Discovered the excellent ggscatter
function in the ggpubr
library to generate correlation plots. I generated correlation plots for the 3 differentially abundant proteins (HSP90, Puromycin-sensitive aminopeptidase, Trifunctional Enzyme). At first I was going to just use Pep1 (the most abundant peptide from each protein) to generate these plots.
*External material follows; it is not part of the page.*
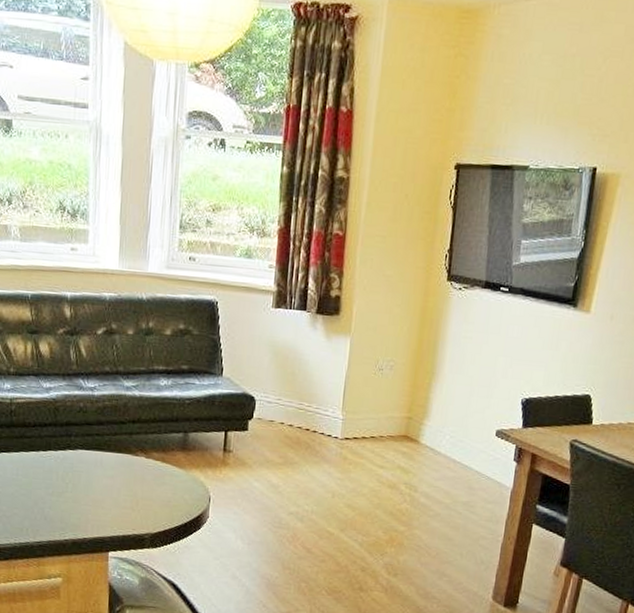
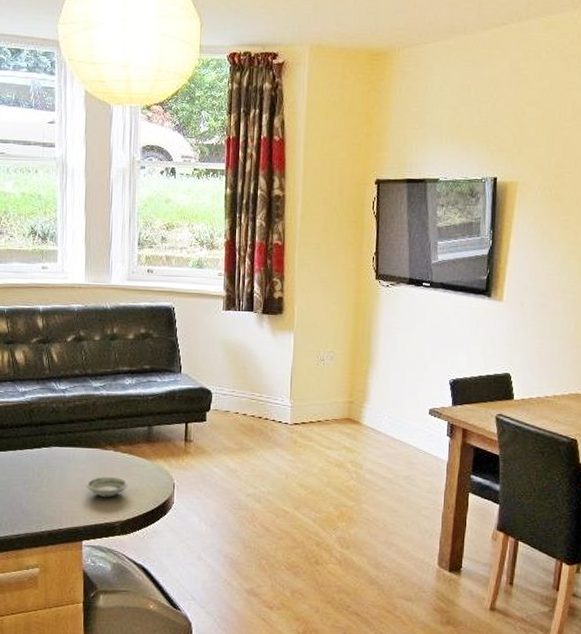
saucer: none [114,484,160,508] -> present [86,476,128,498]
Instead, I z-transformed all peptide abundance data so they were all on the same scale, and thus could regress all peptides from each protein against environmental paramters.
It’s a good idea to quickly summarize how I’ve manipulated peptide abundance data in this project:
- lambda-transformed abundance by each protein to create normal distributions, then compared across habitats, sites, and regions using ANOVA
- z-transformed by each peptide ((X-mean)/SD), then ran correlation analysis against each environmental parameter
3. From plots, selected env. summary stats to use in models
Selected the following environmental parameters per the respective proteins for model constructions, using an approximate alpha=0.01 as cutoff: % Growth, DO.sd, DO.var, pH.sd.1, salinity.mean, salinity.sd.1. Here are the correlation plots for these parameters, using HSP90 for the purposes of this example:
4. Generate correlation plots with selected env. variables to identify potential interactions
Generated a correlation plot with the pairs()
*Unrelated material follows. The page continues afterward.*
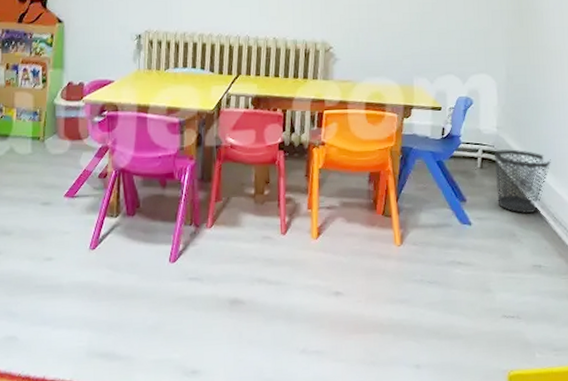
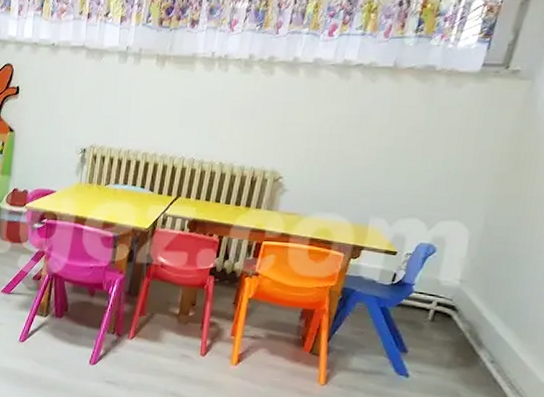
wastebasket: present [495,149,551,213] -> none [444,304,521,375]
function to identify any environmental parameters that are highly correlated; if identified, I can leave one of the two correlated metrics out of my linear model.
From the correlation plot, it appears that:
- DO.sd & DO.var highly correlated. Select DO.sd since it’s correlation p=value is slightly smaller
- pH.sd & pH.var highly correlated. Select pH.var since it’s correlation p=value is smaller and r value higher
5. Run multiple linear regression model
Ran the following model and viewed summary:
Call:
lm(formula = value ~ DO.mean.loc.Z + DO.sd.loc.Z + pH.var.loc.Z +
Salinity.mean.loc.Z + Temperature.mean.loc.Z, data = data.pepsum.Env.Stats.HSP90.Z,
singular.ok = TRUE)
Residuals:
Min 1Q Median 3Q Max
-1.7794 -0.4787 0.1177 0.5790 1.2928
Coefficients: (1 not defined because of singularities)
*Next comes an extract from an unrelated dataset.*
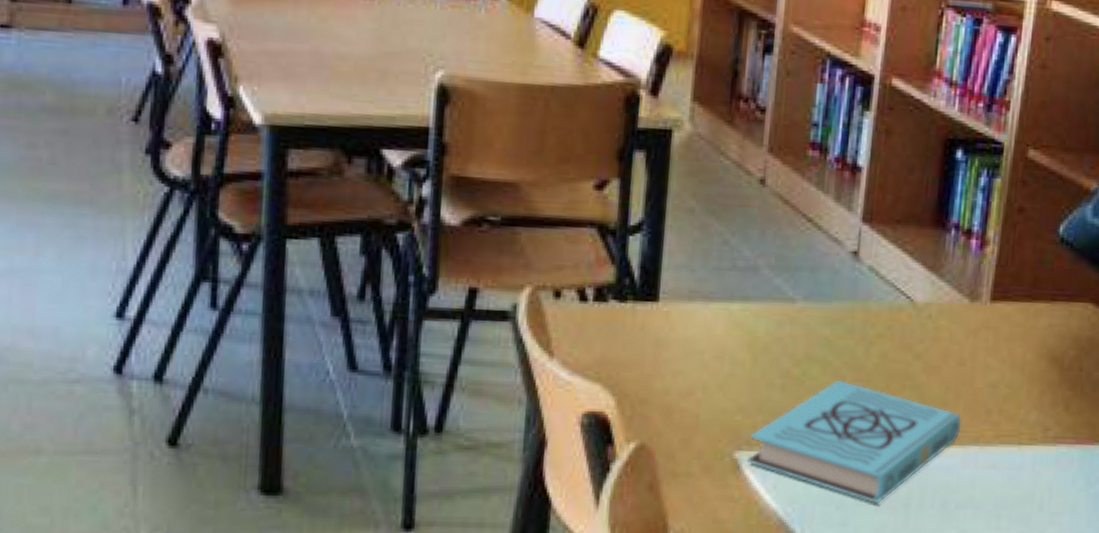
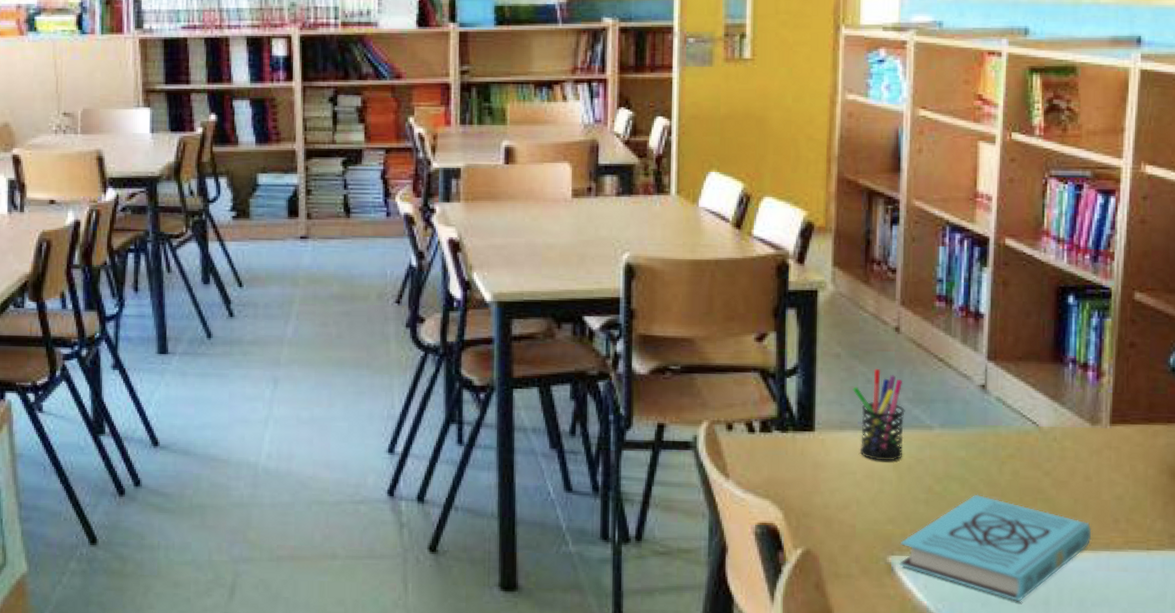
pen holder: none [706,228,765,339] -> present [853,369,905,461]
Estimate Std. Error t value Pr(>|t|)
(Intercept) 0.2450 0.5825 0.421 0.67510
DO.mean.loc.Z 0.6813 1.1876 0.574 0.56776
DO.sd.loc.Z -1.0086 0.9314 -1.083 0.28206
pH.var.loc.Z 0.3494 0.2268 1.541 0.12723
Salinity.mean.loc.Z 1.0207 0.3477 2.935 0.00432 **
Temperature.mean.loc.Z NA NA NA NA
---
Signif. codes: 0 ‘***’ 0.001 ‘**’ 0.01 ‘*’ 0.05 ‘.’ 0.1 ‘ ’ 1
Residual standard error: 0.7499 on 82 degrees of freedom
(54 observations deleted due to missingness)
Multiple R-squared: 0.4062, Adjusted R-squared: 0.3772
F-statistic: 14.02 on 4 and 82 DF, p-value: 9.27e-09
Also ran anova()
on the model:
> anova(lm.HSP90)
Analysis of Variance Table
Response: value
Df Sum Sq Mean Sq F value Pr(>F)
DO.mean.loc.Z 1 25.041 25.0415 44.5306 2.74e-09 ***
DO.sd.loc.Z 1 0.575 0.5754 1.0232 0.314744
pH.var.loc.Z 1 1.077 1.0767 1.9147 0.170197
Salinity.mean.loc.Z 1 4.846 4.8458 8.6171 0.004319 **
Residuals 82 46.112 0.5623
---
Signif. codes: 0 ‘***’ 0.001 ‘**’ 0.01 ‘*’ 0.05 ‘.’ 0.1 ‘ ’ 1
>
The coefficient significances are not adequate, and one parameter (T) was left out due to singularity. After messing with models for weeks I have decided to not include them in my paper. I’ve made this decision for several reasons: 1) I don’t believe that I have all influential parameters at hand to construct a representative model, 2) With the exiting environmental data, I believe that correlation analysis is adequate for the purposes of our paper, and perhaps most importantly 3) I don’t know what I’m doing so unable to make informed decisions nor interpret results (I hope to take the regression course next quarter). I also attempted to build a Structural Equation Model, but again, failed.